Non-radioactive automated sequencing: Large scale sequencing is usually now done with non-radioactive primers and with dideoxynucleotide triphosphates that have fluorescent dyes attached to them. Four different colors of fluorescence are used to distinguish the four dideoxynucleotide reaction mixtures. Each chain termination event leaves its DNA fragment labeled with the fluorescent dye corresponding to the nucleotide responsible for the chain termination. A single reaction mixture containing all four labeled ddNTPs is used and the resulting mixture of chain-terminated fragments is run together in the same lane of a polyacrylamide gel. The gel is then scanned with a fluorescence reader, or the fragments are electrophoresed off the end of the gel and pass through a liquid fluorescence scanner. In either case, the fluorescence detector automatically records the color peaks and converts the sequence of colors into a nucleotide sequence as shown in figure 15.28.
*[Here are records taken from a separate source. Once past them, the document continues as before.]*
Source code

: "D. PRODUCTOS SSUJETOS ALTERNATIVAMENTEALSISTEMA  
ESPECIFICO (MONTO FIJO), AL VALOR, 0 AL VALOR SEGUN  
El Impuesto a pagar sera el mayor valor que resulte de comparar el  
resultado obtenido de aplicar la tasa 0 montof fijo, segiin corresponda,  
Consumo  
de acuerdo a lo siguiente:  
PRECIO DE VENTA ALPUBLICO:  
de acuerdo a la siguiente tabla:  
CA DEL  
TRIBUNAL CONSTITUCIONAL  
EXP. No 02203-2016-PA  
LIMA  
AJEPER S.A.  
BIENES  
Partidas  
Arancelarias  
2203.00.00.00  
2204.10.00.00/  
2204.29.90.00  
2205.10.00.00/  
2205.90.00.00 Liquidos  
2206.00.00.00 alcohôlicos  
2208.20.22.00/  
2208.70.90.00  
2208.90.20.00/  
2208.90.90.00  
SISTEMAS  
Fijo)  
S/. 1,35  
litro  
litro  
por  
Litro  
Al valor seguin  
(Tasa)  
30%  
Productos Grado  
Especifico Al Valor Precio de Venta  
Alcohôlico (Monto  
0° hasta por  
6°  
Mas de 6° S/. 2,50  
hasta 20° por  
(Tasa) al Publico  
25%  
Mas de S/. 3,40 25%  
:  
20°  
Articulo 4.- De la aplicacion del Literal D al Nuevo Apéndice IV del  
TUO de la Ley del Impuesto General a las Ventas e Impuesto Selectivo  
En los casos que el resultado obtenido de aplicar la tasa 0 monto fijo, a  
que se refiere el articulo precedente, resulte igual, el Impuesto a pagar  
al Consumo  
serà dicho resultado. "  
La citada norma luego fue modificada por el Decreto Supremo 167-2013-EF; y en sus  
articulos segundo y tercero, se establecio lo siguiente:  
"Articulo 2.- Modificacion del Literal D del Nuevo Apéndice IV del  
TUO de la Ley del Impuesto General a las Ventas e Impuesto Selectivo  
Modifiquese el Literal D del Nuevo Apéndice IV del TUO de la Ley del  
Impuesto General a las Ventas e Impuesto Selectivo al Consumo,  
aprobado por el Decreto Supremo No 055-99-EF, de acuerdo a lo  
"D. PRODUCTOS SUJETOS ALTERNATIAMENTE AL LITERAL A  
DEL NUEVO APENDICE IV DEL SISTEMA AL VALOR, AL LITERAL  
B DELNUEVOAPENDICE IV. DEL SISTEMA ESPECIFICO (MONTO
Open reading frames: As sequence data become available, it is desirable to identify potential genes. This is usually done by searching for open reading frames. Because there are 3 stop codons out of a total of 64 possibilities, there is a 3/64 probability that any randomly selected group of three bases will be a stop codon. This means that on the average, a stop codon is encountered about once in every 21 codons of random DNA, which is much shorter than a typical protein. An open reading frame (ORF) is defined as a stretch of DNA that starts with an AUG (or GUG) initiation codon and contains no stop codons over a distance large enough to code for a protein. An open reading frame is viewed as a potential gene, although the relationship cannot be considered to be proven until transcription and translation of the sequence have been verified.
Overlapping genes: One of the interesting observations that came from sequencing of the genome of bacteriophage øX174 was that this very small single-stranded DNA virus uses overlapping regions of its genome to code for proteins in different reading frames. Although unusual, this phenomenon is not strictly unique to øX174 (see page 335 of our textbook).